On a aussi écouté Palo Alto – Les Furtifs, Emeute Musicale (Remixes)
« Les Furtifs », roman essentiel d’Alain Damasio, pose un regard incandescent sur l’évolution de nos sociétés, qui semblent s’enfoncer dans une violence oscillant entre explosions citoyennes et brutalité institutionnelle. Sous l’œil complice et pervers des algorithmes.
Ce roman a d’emblée été accompagné par une bande-son. Mais son voyage musical s’est poursuivi sur scène, aux cotés de la formation Palo Alto. Il se décline à présent, entre les mains d’une scène électro indépendante, en remixes incendiaires. Huit musicien.n.e.s livrent leur vision des compositions de Palo Alto. Et portent ce récit d’une émeute urbaine dans les méandres complexes et tourmentés d’univers entre frissons synthétiques et vibrations organiques.
La somme de ces relectures est étonnement cohérente. D’une lecture sans rupture, elle revisite le spectacle d’une monde livré à ses pulsions, totalement dominé par les émotions, le conflit. Carburants d’un système qui ne sait plus lire dans son peuple. Sauf pour imposer la répression comme seul dénominateur. Sans jamais tenter de comprendre les racines d’une colère, en apparence irrationnelle.
L’appareil qui s’élève ainsi face à la manifestation d’une revendication incompréhensible pour un pouvoir devenu sourd et aveugle, se heurte à un ensemble de signes. Et de sons. Un ensemble vital. Terriblement humain.
Et dans cet ensemble de signes, se dessine une réalité, que l’on pourrait qualifier paresseusement de dystopique. Elle ne l’est pas. Elle éclaire des évolutions et des fractures en cours. Un effondrement qui recèle une renaissance. Celle d’un corps social bouillonnant, créatif et incontrôlable par sa nature même. Puisqu’il tente de se reconnaître lui-même. Cette redéfinition se lit également dans ces remixes, à l’énergie dévastatrice et terriblement signifiante.
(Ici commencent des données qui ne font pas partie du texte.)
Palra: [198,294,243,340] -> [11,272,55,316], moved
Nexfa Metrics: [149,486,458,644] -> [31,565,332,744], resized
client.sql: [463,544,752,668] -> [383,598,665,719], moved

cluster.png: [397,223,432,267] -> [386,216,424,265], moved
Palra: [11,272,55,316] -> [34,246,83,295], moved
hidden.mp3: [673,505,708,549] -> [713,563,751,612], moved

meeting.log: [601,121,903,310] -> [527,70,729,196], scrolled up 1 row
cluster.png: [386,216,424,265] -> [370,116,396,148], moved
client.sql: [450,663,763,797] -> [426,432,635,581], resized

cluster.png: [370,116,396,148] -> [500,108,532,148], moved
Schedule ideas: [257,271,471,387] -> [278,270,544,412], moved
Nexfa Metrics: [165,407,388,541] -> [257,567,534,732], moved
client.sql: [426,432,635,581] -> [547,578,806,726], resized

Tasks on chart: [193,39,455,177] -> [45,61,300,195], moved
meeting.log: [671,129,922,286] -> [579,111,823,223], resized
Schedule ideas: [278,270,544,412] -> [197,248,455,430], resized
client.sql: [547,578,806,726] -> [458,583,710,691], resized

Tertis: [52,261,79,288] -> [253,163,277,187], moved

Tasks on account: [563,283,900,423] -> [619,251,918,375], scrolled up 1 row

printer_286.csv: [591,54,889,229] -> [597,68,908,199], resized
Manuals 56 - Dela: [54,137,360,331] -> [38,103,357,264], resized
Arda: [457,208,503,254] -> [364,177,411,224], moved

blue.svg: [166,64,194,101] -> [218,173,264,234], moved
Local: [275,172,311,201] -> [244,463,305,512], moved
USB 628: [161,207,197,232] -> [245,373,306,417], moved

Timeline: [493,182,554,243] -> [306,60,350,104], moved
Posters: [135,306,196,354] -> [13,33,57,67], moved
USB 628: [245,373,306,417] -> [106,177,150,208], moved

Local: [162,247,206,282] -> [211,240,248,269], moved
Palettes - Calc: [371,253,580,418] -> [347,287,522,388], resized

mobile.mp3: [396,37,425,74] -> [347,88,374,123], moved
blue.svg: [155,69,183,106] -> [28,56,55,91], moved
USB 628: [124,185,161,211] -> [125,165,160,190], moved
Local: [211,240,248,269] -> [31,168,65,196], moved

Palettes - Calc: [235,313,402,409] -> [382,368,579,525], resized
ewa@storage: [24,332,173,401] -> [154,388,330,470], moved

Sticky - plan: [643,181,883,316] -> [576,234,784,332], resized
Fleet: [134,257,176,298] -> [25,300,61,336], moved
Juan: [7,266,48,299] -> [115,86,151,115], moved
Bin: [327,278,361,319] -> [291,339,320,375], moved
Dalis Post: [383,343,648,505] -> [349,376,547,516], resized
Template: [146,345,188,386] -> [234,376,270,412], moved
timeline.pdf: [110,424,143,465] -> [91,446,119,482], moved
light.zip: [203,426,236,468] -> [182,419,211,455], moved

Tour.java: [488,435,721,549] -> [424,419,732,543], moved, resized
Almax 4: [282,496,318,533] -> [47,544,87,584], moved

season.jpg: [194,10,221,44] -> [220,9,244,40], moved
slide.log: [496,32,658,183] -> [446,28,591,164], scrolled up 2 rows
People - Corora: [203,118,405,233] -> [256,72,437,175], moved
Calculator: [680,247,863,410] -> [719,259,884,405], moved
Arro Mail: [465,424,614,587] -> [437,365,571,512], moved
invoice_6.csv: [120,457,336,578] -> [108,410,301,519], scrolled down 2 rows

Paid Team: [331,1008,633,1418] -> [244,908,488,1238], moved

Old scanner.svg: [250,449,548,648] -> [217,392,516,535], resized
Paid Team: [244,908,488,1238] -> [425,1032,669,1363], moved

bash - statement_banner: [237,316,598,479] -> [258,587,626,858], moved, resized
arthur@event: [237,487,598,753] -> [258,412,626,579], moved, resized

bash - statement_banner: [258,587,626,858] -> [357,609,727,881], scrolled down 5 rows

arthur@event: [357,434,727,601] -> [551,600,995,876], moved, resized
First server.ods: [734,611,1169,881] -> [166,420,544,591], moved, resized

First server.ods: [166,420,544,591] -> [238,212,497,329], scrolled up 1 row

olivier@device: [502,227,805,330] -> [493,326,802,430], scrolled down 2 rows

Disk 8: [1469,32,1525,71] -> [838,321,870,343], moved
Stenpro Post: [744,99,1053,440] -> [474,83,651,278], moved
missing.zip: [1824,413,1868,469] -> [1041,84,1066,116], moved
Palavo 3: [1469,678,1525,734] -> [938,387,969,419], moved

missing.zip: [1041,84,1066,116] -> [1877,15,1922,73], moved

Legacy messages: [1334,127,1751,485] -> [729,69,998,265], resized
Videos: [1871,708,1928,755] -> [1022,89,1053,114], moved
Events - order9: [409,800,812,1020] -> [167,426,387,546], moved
Réunion d’électroniciens underground, ce disque reflète un corps social qui se cherche, dans la violence, faute de trouver une représentation collective à la hauteur des mutations à l’œuvre.
Les furtifs ne le seront plus longtemps. Et cette déflagration annonce un nouveau contrat social. L’art a toujours été une prémonition.